TOKYO • Business confidence among Asian companies rose between October and this month to the highest in almost seven years due to robust consumption and global trade, a survey showed.
The Thomson Reuters/Insead Asian Business Sentiment Index, representing the six-month outlook of 94 firms, rose to 78 for the December quarter from 69 three months before. The index reached its highest since between January and March 2011. A reading above 50 indicates a positive outlook.
Improvement in sentiment in Australia, China and South Korea drove gains in the overall index. Sentiment in Indonesia and Thailand was also strong, showing that many countries in Asia continue to benefit from accelerating global growth.
In Singapore, the sentiment sub-index rose to 79 from 64.
"The index shows that the slow strengthening that we have seen in the world economy has lifted business sentiment in Asia," said Dr Antonio Fatas, a Singapore-based economics professor at global business school Insead.
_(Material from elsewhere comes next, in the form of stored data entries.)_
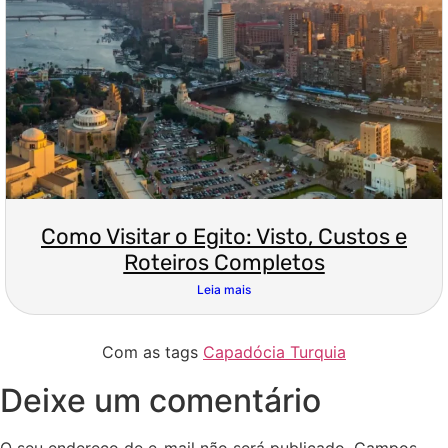
Como Visitar o Egito: Visto, Custos e
Roteiros Completos
Leia mais
Com as tags
Capadócia Turquia
Deixe um comentário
The index measuring sentiment in Australia rose to a record high of 92 between October and this month from 69 in the previous quarter. The country's ruling coalition has recovered from a dual-citizenship crisis that threatened to throw policymaking into turmoil.
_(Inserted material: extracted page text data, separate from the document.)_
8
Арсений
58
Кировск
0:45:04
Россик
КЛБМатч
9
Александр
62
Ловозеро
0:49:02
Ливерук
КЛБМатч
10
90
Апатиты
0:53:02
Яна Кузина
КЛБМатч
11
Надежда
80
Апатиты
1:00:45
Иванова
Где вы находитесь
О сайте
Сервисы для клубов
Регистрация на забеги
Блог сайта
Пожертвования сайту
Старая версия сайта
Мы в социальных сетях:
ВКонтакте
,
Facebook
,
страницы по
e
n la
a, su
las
Signs of a rebound in consumer spending, Chinese demand for Australian metals, and growing capital expenditure in other sectors have also underpinned sentiment.
China, upon which much of Asia depends for trade, saw its sub-index rise to 83 to reach the highest since the third quarter of last year.
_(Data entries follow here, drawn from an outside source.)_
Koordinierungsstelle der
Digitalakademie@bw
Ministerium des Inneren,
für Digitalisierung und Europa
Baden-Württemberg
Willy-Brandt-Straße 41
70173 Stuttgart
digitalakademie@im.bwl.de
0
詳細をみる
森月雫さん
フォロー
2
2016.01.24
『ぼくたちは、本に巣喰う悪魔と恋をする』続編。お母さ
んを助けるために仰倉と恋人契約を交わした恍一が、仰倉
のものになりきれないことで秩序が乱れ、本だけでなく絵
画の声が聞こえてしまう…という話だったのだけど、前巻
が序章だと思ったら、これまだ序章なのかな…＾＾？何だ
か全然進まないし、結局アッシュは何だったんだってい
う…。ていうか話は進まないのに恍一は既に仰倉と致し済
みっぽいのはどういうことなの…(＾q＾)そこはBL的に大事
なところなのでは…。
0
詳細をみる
South Korea's sub-index rose to 83 from 50 in the previous quarter to reach the highest since the second quarter of 2011, as international pressure has so far slowed the pace of North Korea's missile tests for its nuclear weapons programme.
The sub-index for Indonesia slipped to 92 in the fourth quarter from 100 in the previous quarter but remained at a high level. Sentiment in Thailand and India improved, while sentiment in Taiwan fell to the lowest level in more than a year.
The index for Malaysia weakened to 64 from 75 as respondents expressed concern about consumer sentiment. Business sentiment for the Philippines fell to 70 from 83 previously, while in Japan sentiment eased to 70 from 75 in the previous quarter.
The International Monetary Fund and the Organisation for Economic Cooperation and Development have raised their global growth forecasts for this year due to strong trade, consumer spending, and investment in many major economies.
However, the outlook is not without risk. Respondents to the survey showed that companies' biggest concern was a sudden correction in asset prices.
United States stocks have repeatedly set record highs this year, and stock markets in most other countries have rallied strongly due to expectations of faster growth.
Many companies have concerns about protectionism, which can not only hurt exports but also become a barrier to making acquisitions overseas.
Of companies surveyed, nine respondents identified political instability and geopolitical risks as their biggest concerns, because events on one side of the globe, such as Britain's negotiations to leave the European Union, can have consequences elsewhere.
"The impact of Brexit affected British demand for tourism abroad," said the senior investor relations manager at Minor International, Thailand's leading hotel and restaurant operator.